Start

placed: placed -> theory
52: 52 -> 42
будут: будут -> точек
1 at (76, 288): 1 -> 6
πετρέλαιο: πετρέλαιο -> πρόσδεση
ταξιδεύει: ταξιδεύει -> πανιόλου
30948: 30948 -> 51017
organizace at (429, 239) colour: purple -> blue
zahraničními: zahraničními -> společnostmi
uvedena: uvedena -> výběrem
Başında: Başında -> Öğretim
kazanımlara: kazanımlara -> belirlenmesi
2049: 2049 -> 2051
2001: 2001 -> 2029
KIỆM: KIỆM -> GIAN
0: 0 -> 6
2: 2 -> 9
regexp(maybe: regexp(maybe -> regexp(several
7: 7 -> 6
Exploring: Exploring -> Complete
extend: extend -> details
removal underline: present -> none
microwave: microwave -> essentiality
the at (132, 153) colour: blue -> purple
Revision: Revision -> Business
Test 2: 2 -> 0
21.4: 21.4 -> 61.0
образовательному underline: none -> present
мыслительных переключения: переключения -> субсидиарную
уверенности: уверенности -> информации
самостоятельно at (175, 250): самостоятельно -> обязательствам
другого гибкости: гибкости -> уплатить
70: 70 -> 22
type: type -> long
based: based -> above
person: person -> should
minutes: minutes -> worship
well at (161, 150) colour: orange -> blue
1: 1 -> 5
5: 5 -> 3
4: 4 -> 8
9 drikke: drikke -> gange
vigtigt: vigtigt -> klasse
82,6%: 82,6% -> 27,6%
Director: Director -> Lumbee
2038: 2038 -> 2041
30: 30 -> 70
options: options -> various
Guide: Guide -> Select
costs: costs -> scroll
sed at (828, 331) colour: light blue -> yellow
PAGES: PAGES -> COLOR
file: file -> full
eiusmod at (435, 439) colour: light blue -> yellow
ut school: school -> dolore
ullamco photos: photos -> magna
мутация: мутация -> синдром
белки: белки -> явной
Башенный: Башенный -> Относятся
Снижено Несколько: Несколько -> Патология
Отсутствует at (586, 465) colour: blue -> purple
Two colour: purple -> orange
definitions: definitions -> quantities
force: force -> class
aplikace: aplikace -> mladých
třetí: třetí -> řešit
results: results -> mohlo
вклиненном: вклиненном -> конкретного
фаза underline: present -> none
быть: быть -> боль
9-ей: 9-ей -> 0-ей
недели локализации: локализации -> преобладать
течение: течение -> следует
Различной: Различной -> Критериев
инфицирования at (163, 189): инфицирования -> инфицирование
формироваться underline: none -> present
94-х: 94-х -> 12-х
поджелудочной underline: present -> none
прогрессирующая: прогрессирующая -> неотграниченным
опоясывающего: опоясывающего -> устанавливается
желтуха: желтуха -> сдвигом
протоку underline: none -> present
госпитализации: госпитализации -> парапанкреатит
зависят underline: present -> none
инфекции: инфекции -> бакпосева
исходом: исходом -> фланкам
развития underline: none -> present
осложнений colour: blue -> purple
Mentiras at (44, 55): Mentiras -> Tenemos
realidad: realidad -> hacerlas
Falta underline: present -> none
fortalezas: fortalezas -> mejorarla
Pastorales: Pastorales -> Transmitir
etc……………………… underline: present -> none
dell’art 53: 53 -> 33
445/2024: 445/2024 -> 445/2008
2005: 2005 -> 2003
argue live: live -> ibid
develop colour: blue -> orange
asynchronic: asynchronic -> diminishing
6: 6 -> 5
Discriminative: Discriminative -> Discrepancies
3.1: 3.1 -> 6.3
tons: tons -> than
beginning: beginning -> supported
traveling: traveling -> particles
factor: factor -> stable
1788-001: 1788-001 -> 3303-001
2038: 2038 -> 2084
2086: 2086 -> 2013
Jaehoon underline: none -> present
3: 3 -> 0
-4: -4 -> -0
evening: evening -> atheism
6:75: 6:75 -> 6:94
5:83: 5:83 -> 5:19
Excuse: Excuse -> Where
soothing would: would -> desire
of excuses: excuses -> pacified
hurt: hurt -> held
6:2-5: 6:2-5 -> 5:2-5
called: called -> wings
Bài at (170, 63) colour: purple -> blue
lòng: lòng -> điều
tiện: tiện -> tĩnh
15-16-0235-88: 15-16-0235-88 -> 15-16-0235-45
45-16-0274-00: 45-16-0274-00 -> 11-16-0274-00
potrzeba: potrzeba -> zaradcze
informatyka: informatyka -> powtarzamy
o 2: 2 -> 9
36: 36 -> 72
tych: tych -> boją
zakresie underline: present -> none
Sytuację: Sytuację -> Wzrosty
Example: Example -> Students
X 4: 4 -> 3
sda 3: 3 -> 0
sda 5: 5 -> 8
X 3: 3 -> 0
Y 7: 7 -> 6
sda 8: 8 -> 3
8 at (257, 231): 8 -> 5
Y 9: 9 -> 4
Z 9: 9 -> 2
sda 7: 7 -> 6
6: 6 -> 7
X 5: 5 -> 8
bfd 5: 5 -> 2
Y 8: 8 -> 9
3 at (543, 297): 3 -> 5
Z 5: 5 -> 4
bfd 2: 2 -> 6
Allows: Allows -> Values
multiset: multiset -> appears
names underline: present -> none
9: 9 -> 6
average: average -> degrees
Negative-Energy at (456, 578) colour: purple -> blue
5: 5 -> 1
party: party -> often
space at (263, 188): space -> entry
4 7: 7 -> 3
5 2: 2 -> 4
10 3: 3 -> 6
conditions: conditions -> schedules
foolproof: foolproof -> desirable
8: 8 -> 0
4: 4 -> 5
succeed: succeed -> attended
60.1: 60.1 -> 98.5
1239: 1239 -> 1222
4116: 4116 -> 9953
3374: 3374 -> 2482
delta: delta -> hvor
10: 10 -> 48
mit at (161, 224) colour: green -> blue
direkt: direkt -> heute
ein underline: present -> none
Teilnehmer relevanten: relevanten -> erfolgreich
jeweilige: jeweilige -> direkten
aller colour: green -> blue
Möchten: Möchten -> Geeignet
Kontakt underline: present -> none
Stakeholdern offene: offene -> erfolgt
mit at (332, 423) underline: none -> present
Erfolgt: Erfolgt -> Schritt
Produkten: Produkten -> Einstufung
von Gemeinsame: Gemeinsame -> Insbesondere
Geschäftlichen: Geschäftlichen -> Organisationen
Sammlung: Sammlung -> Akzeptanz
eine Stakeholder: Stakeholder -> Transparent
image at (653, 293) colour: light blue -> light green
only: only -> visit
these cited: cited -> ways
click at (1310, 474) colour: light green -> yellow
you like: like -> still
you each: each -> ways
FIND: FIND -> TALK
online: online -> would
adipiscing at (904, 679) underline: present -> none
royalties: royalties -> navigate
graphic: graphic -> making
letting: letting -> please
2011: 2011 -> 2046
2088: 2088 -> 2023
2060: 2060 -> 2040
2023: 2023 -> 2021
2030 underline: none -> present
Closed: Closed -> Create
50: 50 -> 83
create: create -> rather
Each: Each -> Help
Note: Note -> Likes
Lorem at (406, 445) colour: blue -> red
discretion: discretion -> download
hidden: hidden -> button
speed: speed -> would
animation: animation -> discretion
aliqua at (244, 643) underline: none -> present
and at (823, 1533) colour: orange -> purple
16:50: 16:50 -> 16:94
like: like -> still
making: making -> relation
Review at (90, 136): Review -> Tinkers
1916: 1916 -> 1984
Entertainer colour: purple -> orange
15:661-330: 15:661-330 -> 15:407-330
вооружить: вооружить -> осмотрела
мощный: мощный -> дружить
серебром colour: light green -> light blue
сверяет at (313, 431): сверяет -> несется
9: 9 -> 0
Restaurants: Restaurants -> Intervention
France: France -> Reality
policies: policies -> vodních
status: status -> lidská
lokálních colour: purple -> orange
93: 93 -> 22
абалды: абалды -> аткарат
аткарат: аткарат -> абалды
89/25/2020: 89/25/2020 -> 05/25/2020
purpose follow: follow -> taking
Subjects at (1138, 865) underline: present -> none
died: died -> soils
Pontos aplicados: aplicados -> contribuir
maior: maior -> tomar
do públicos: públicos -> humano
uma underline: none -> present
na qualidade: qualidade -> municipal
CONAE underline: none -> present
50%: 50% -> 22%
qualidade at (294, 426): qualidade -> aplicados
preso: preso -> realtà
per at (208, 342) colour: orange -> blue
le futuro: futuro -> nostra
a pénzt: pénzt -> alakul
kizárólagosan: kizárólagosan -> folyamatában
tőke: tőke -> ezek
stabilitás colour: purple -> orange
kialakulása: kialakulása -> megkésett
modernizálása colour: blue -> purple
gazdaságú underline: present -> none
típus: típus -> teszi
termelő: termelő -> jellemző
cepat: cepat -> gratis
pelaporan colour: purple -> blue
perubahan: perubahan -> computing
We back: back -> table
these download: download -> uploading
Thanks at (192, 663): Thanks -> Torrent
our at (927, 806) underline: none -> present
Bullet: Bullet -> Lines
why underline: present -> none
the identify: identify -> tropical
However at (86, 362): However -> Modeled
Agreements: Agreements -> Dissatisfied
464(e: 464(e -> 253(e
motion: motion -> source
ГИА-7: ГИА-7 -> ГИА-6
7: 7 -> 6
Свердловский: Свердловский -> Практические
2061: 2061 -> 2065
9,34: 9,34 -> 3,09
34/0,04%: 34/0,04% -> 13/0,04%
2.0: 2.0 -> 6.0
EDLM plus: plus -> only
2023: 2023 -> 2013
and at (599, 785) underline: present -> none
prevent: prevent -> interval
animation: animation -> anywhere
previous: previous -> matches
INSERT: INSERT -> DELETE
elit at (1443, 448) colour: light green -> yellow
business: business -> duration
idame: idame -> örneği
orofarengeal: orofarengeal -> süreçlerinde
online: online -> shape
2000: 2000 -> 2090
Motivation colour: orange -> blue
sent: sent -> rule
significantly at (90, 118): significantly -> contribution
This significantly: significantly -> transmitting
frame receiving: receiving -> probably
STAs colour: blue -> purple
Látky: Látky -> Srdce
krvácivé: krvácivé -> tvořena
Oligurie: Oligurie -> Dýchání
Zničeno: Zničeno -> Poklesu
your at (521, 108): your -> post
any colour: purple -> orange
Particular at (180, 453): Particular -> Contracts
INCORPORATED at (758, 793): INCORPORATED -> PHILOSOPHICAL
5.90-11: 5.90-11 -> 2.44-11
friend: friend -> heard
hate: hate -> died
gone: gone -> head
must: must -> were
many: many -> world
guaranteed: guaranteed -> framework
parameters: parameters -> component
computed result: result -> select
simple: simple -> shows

End

Exercise details:
Express the entries from the start through the line containing "самостоятельно at (175, 250): самостоятельно" as a Markdown table with the columns Row and Line. Give each line a row number and leave out blank lines.

The completed task:
| Row | Line |
|---|---|
| 1 | placed: placed -> theory |
| 2 | 52: 52 -> 42 |
| 3 | будут: будут -> точек |
| 4 | 1 at (76, 288): 1 -> 6 |
| 5 | πετρέλαιο: πετρέλαιο -> πρόσδεση |
| 6 | ταξιδεύει: ταξιδεύει -> πανιόλου |
| 7 | 30948: 30948 -> 51017 |
| 8 | organizace at (429, 239) colour: purple -> blue |
| 9 | zahraničními: zahraničními -> společnostmi |
| 10 | uvedena: uvedena -> výběrem |
| 11 | Başında: Başında -> Öğretim |
| 12 | kazanımlara: kazanımlara -> belirlenmesi |
| 13 | 2049: 2049 -> 2051 |
| 14 | 2001: 2001 -> 2029 |
| 15 | KIỆM: KIỆM -> GIAN |
| 16 | 0: 0 -> 6 |
| 17 | 2: 2 -> 9 |
| 18 | regexp(maybe: regexp(maybe -> regexp(several |
| 19 | 7: 7 -> 6 |
| 20 | Exploring: Exploring -> Complete |
| 21 | extend: extend -> details |
| 22 | removal underline: present -> none |
| 23 | microwave: microwave -> essentiality |
| 24 | the at (132, 153) colour: blue -> purple |
| 25 | Revision: Revision -> Business |
| 26 | Test 2: 2 -> 0 |
| 27 | 21.4: 21.4 -> 61.0 |
| 28 | образовательному underline: none -> present |
| 29 | мыслительных переключения: переключения -> субсидиарную |
| 30 | уверенности: уверенности -> информации |
| 31 | самостоятельно at (175, 250): самостоятельно -> обязательствам |